Dodece 11 月 28 日 上午 11:14
Hidden games or hidden gems.
What do you have in your basement. Name the games you decided to hide, and more importantly why you did it. After reading a couple threads recently about hidden games. I was reminded that I had some hidden games of my own.

So I opened up the list to see what was inside, and frankly to my surprise I found pure nostalgia. I found Lifeless Planet a small indie that I'd played through a decade ago. A game I had no actual intention of ever playing again. A game I'd reviewed, and twenty four people found helpful.

I found the Repopulation and Fragmented. The latter I got for free as the former fell through. I'd backed the former as I loved Star Wars Galaxies, but I ended up getting my only survival game that way. Until I picked up Pal World just this year.

I found Saurian another game I kickstarted way back when, and a game I've honestly never ever played a single time. Right next to Montaro another game I've never played, and as far as I can figure I bought it, because it costed less then a dollar.

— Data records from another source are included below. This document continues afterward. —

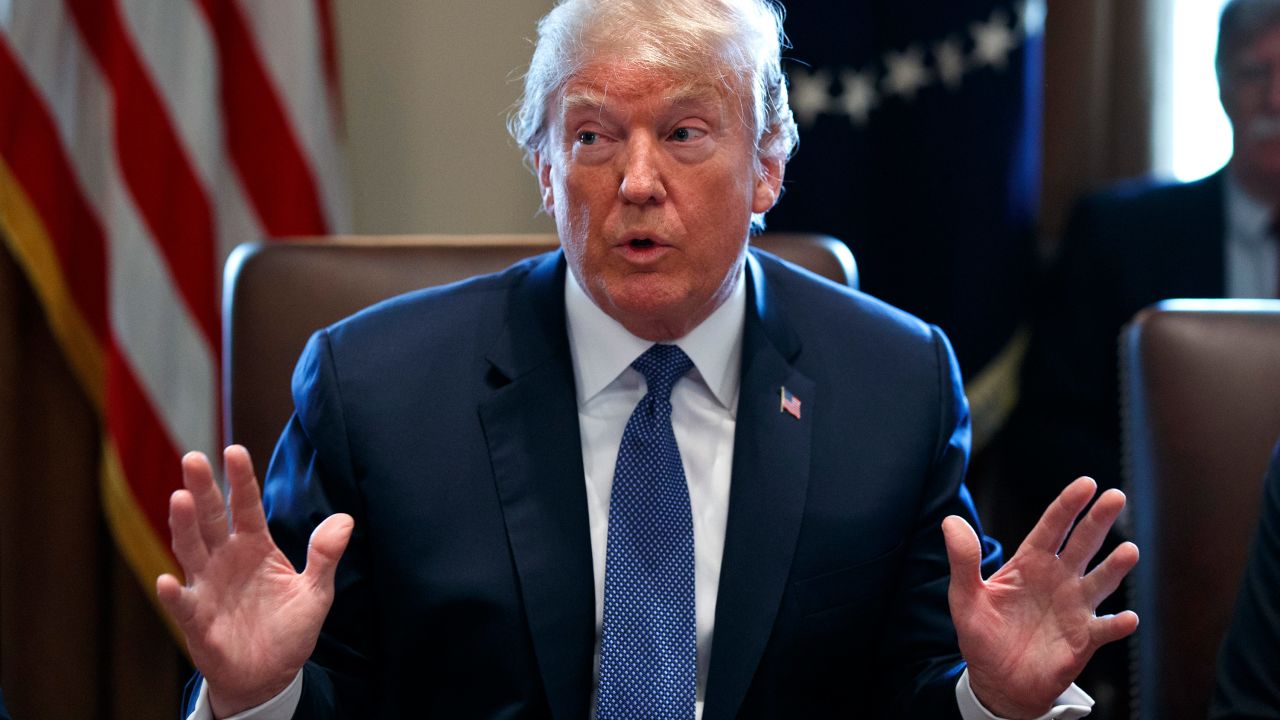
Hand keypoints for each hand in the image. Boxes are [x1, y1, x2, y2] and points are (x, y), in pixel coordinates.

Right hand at [156, 446, 352, 717]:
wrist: (270, 674)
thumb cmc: (289, 629)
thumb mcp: (316, 592)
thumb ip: (325, 556)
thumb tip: (345, 520)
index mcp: (255, 546)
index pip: (245, 506)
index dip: (241, 480)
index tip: (234, 451)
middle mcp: (225, 558)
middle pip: (211, 518)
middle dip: (202, 489)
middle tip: (194, 458)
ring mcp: (207, 585)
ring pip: (191, 549)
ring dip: (184, 526)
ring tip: (179, 498)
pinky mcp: (197, 619)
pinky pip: (182, 604)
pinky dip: (173, 594)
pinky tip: (166, 580)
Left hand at [942, 477, 1139, 718]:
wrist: (997, 681)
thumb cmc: (982, 635)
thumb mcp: (965, 596)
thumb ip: (962, 560)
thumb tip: (950, 520)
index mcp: (1031, 563)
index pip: (1052, 527)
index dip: (1068, 505)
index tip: (1086, 484)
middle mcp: (1059, 579)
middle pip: (1083, 544)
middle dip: (1098, 520)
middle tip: (1115, 496)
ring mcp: (1074, 608)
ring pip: (1100, 581)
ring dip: (1115, 567)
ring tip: (1129, 551)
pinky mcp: (1083, 639)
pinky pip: (1104, 629)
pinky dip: (1116, 624)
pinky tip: (1126, 618)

Lastly I found Satisfactory and Crying Suns. Games who's keys I'd received in a bundle. I believe it was the aid for Ukraine bundle. I'd actually redeemed less then half the keys, and gave a whole bunch to my second cousin.

That bundle is why I have Metro, Fable, Starbound, Quantum Break, System Shock, This War of Mine, Back 4 Blood, and Amnesia. A litany of games that I've still yet to even play. In fact the only reason that Crying Suns and Satisfactory got locked away. Is I have zero chance of playing them.

That's apparently my criteria for choosing which games I'm going to hide. Not that I'm ashamed of having bought them or even of owning these titles. Objectively speaking I now some are actually good. That's why I redeemed the keys for a couple of them. They were just getting in my way.

Anyway I'd love to read why others have hidden games, and what games they've chosen to hide away from view. I'd especially like to read the stories behind those games. I found it was like I'd opened my own personal time capsule.